Britain’s foremost expert in existential psychotherapy, Ernesto Spinelli, calls this ‘Worlding’. I, too, have spent a lifetime studying and exploring how attention drives our knowing and the creation of our experiential worlds. My view is that the most successful, aware and creative people develop what I call a fluid point-of-view (POV). Most of us learn to create a fixed POV early on in our development that tends to keep us trapped in an epistemic box—in an experiential world of diminished awareness, knowing and possibility. These are attentional styles and skills demanded of us by our families and education that are utilitarian in the context of our cultures and beliefs. They are required in order to participate in our social worlds. However, digital gaming emphasizes an even narrower, more fixed attention that entraps us through its innate reward system.

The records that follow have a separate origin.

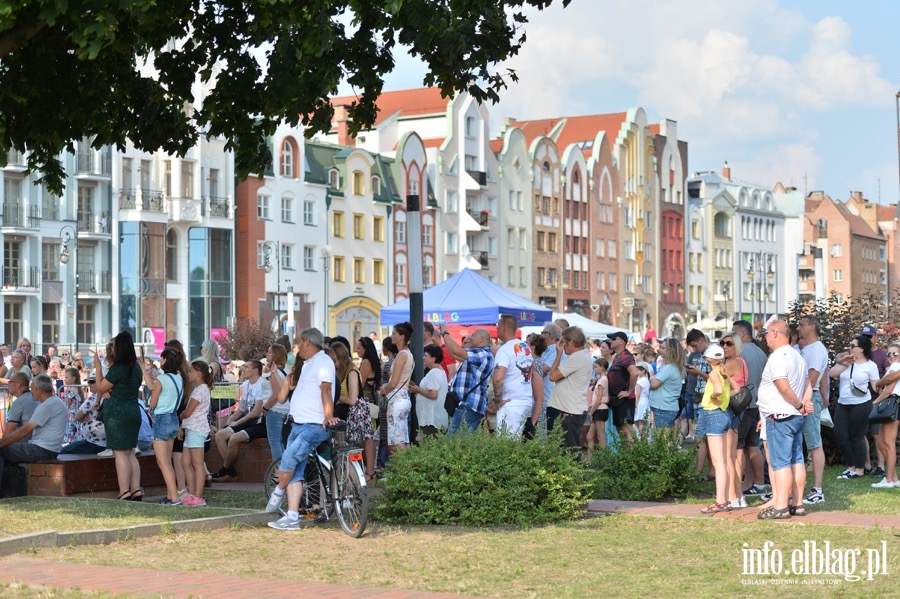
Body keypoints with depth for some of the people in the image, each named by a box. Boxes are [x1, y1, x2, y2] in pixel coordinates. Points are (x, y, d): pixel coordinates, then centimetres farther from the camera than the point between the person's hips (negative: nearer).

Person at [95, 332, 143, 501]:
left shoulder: (117, 369, -17)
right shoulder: (137, 368, 8)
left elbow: (100, 388, -7)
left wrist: (98, 368, 1)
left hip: (117, 413, -8)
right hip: (134, 411, 8)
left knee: (120, 454, -6)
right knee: (130, 453, 12)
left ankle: (125, 493, -8)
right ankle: (136, 491, 10)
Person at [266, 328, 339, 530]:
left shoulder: (322, 361, -10)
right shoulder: (309, 363, 22)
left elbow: (325, 389, -24)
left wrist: (328, 415, -31)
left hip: (314, 426, -10)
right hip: (299, 424, 10)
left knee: (288, 459, -24)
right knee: (295, 472, 4)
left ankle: (278, 493, 0)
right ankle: (292, 518, 3)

It’s not that digital games are only bad or useless, rather, it is that they accentuate a rigid mindset and create a POV that is overly fixed and diminished in scope. On the positive side, the kind of focus and task constancy that people learn playing digital games could be useful, but with all that training for constantly recurring reward, I’m not sure that any useful ability is developed in any task other than those that provide immediate positive feedback reward at every small success. Many of these games are, however, good training grounds for anyone wanting to become a serial shooter in changing terrain, like soldiers and other kinds of mass killers.
When parents are confronted over the issue of letting their children play games constantly, the adults always complain about how difficult it is to get their children separated from their screens. What they often seem to be saying is that the tension and fight caused by that struggle further stresses families that are already under stress. On the other hand, this digital engagement of their children reduces the difficulty of parenting by providing a digital babysitter. If their children are engaged in shooting and blowing up digital monsters and enemies, then they know where they are and don’t have to worry about them being involved with something dangerous in the external real-world of bodies and machines.
Yes, safe from physical harm, but deeply engaged in an activity that diminishes that which is most importantly human: awareness, imagination, empathy, compassion and self-initiated control of one’s own attentional resources.